▸ WORKING DATA

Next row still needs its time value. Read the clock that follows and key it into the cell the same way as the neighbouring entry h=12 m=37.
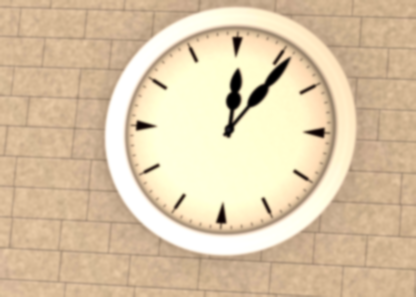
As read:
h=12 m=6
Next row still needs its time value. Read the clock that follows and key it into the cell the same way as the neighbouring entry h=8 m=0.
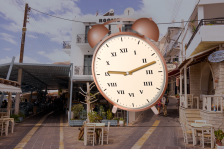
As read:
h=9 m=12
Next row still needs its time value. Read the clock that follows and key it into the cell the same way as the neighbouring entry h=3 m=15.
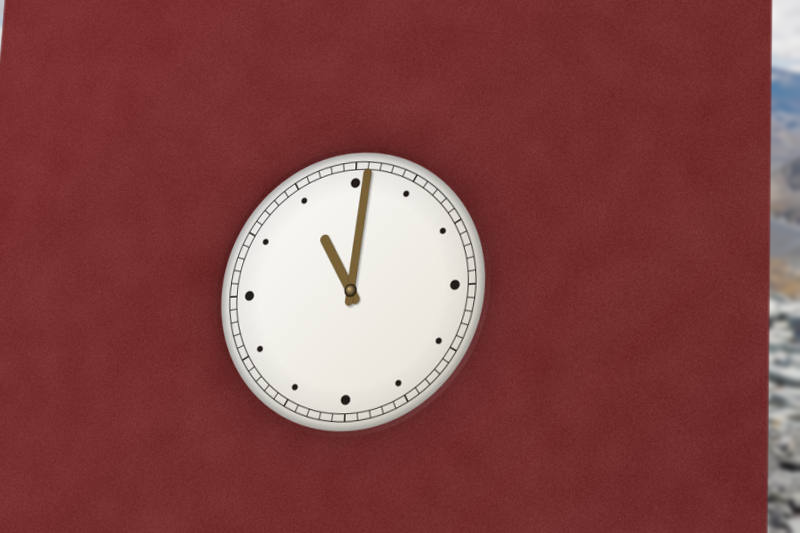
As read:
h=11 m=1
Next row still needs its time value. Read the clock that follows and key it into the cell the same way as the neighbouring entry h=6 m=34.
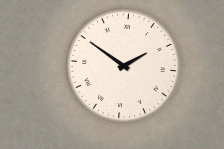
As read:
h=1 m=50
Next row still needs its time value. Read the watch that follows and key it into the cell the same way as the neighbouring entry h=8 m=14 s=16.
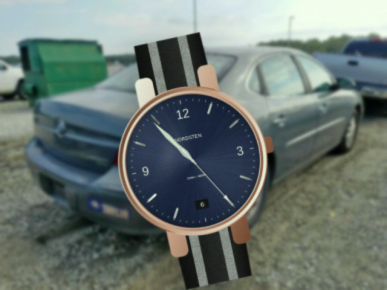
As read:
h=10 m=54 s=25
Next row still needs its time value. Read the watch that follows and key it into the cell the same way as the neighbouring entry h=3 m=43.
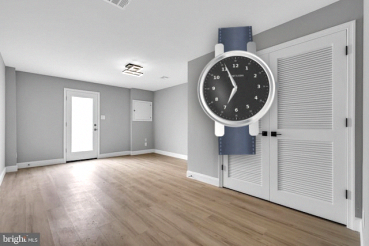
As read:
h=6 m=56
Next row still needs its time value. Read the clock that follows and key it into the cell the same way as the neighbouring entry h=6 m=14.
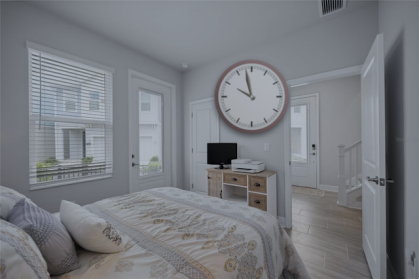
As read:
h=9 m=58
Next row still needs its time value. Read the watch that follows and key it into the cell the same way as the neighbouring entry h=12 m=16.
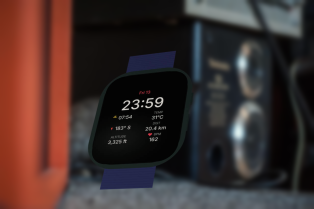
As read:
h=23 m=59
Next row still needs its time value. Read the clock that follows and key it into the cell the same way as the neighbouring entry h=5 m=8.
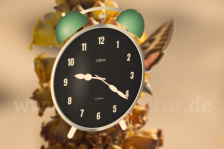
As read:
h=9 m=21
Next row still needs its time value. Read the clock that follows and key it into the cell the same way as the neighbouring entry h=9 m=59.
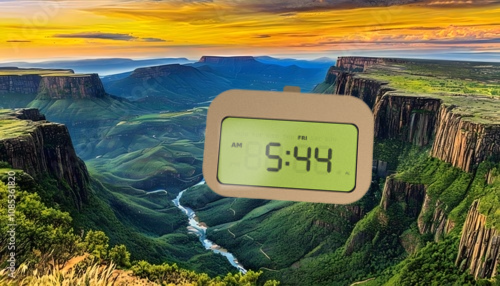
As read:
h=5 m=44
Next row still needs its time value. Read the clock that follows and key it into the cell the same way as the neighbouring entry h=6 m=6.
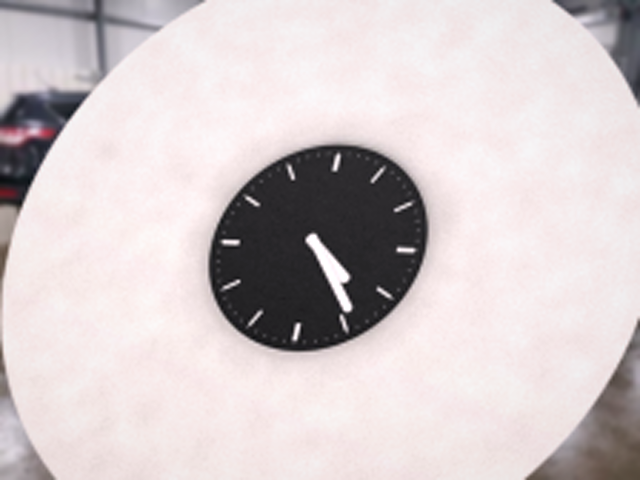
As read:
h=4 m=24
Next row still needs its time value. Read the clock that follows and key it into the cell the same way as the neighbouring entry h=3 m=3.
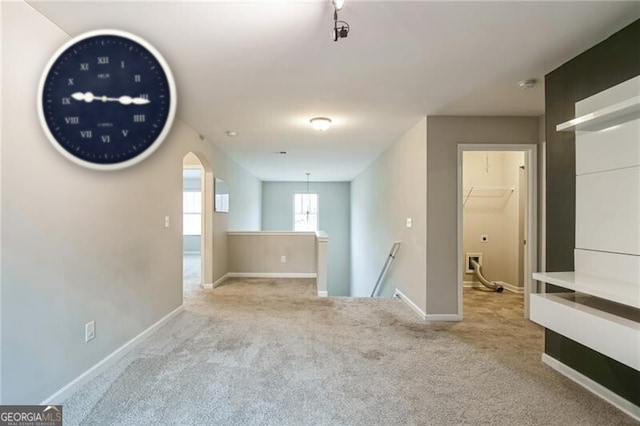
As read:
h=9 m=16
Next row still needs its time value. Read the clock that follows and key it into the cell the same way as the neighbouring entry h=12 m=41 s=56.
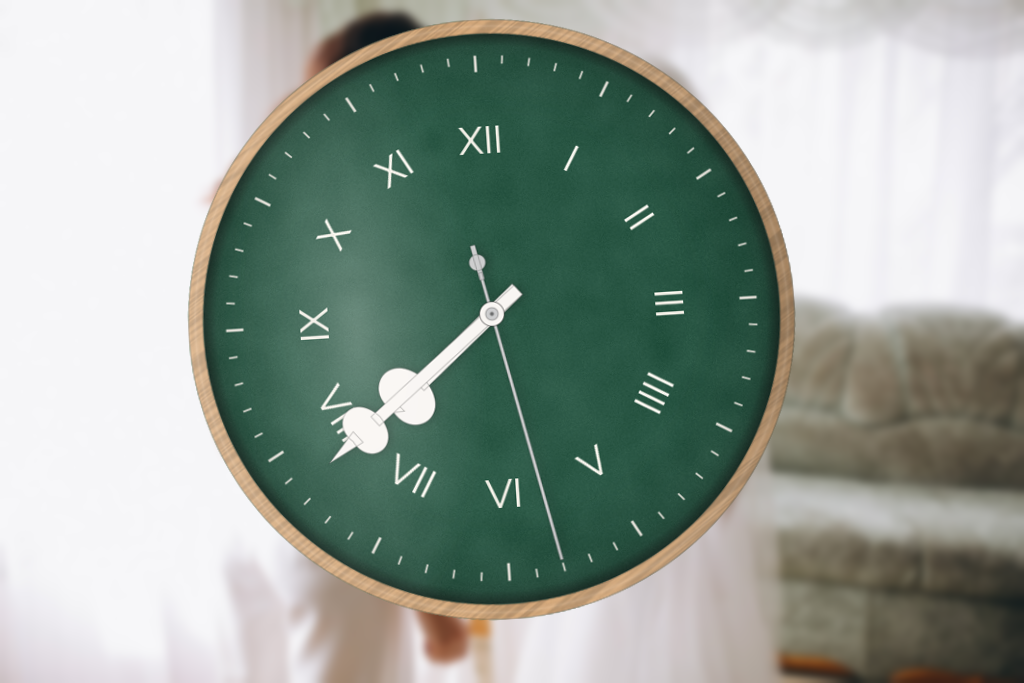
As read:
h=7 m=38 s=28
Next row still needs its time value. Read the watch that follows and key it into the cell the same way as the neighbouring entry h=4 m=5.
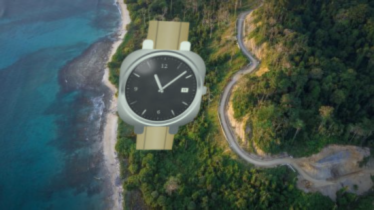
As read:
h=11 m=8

---

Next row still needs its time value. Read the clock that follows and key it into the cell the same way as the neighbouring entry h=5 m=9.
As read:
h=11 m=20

▸ WHAT YOU SHOULD DO
List every line in the records that contains the word "watch", copying each line in full.

▸ EXERCISE OUTPUT
Next row still needs its time value. Read the watch that follows and key it into the cell the same way as the neighbouring entry h=8 m=14 s=16.
Next row still needs its time value. Read the watch that follows and key it into the cell the same way as the neighbouring entry h=3 m=43.
Next row still needs its time value. Read the watch that follows and key it into the cell the same way as the neighbouring entry h=12 m=16.
Next row still needs its time value. Read the watch that follows and key it into the cell the same way as the neighbouring entry h=4 m=5.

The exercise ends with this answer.